Rambus has won another round in its SDRAM fight, signing up Toshiba to its contentious licensing fee for the memory technology.

Rambus called Toshiba its longest standing technology licensee in a statement confirming the agreement. It did not disclose financial terms.

The agreement is a victory for Rambus in its battle to force memory chip makers to pay for the use of its technology in mainstream SDRAM and DDR memory chips. Most memory chip makers have been fighting Rambus over the licensing scheme, arguing it did not disclose ownership of the patents when it was a member of a memory chip industry standards-making group.

Infineon led the revolt against Rambus in 2000, countersuing the company for allegedly using its influence with the standards group, the Joint Electron Devices Engineering Council, to purposefully design Rambus technology into the SDRAM standard with an eye for forcing companies to pay licensing fees.

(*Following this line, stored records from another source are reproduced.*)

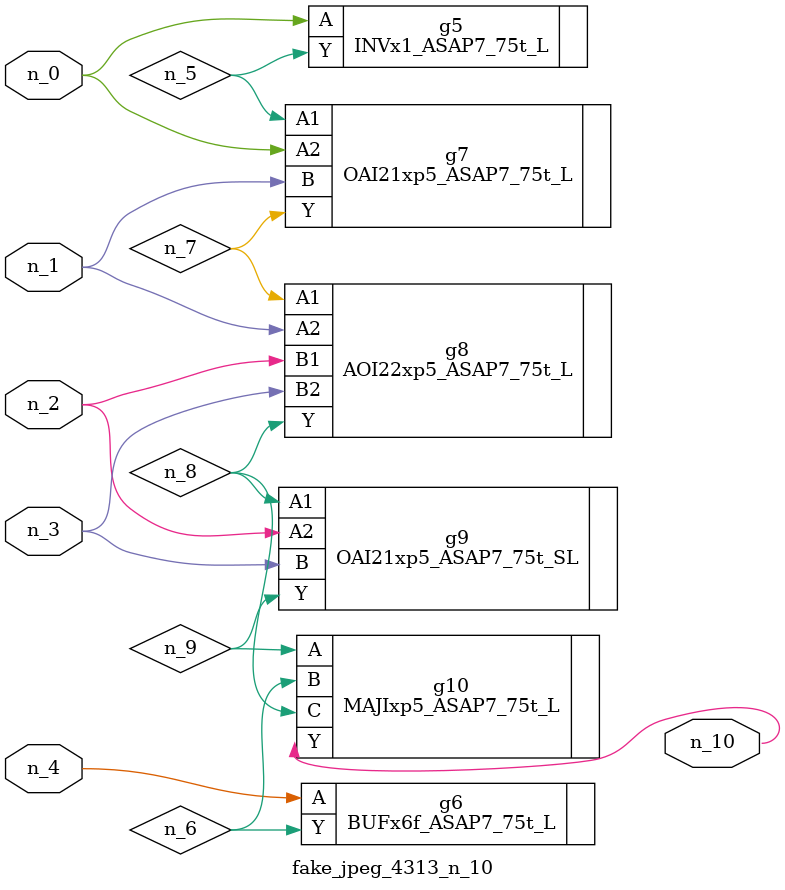
<source format=v>
module fake_jpeg_4313_n_10 (n_3, n_2, n_1, n_0, n_4, n_10);

input n_3;
input n_2;
input n_1;
input n_0;
input n_4;

output n_10;

wire n_8;
wire n_9;
wire n_6;
wire n_5;
wire n_7;

INVx1_ASAP7_75t_L g5 ( 
.A(n_0),
.Y(n_5)
);

BUFx6f_ASAP7_75t_L g6 ( 
.A(n_4),
.Y(n_6)
);

OAI21xp5_ASAP7_75t_L g7 ( 
.A1(n_5),
.A2(n_0),
.B(n_1),
.Y(n_7)
);

AOI22xp5_ASAP7_75t_L g8 ( 
.A1(n_7),
.A2(n_1),
.B1(n_2),
.B2(n_3),
.Y(n_8)
);

OAI21xp5_ASAP7_75t_SL g9 ( 
.A1(n_8),
.A2(n_2),
.B(n_3),
.Y(n_9)
);

MAJIxp5_ASAP7_75t_L g10 ( 
.A(n_9),
.B(n_6),
.C(n_8),
.Y(n_10)
);


endmodule
</source>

Rambus ultimately won the suit, and has since sued a number of DRAM vendors for patent violations. In April, a California jury awarded Rambus $306.5 million in damages over a related patent suit against Hynix. The South Korean chip maker has appealed the ruling.

Rambus has drawn up a number of SDRAM licensing agreements since it won the US case, including a deal with Infineon. Infineon started paying Rambus $5.85 million per quarter last November. The payments will cease in November 2007 unless Rambus is able to sign licensing deals with the other SDRAM vendors. Rambus stands to gain an additional $100 million from Infineon if it signs up new licensees.

Toshiba is one of the world's premier memory chip producers, and already licenses a host of other Rambus technology, including patents related to XDR DRAM (high speed DRAM), DDR2 (double data rate, second generation), and various Rambus serial link interface designs.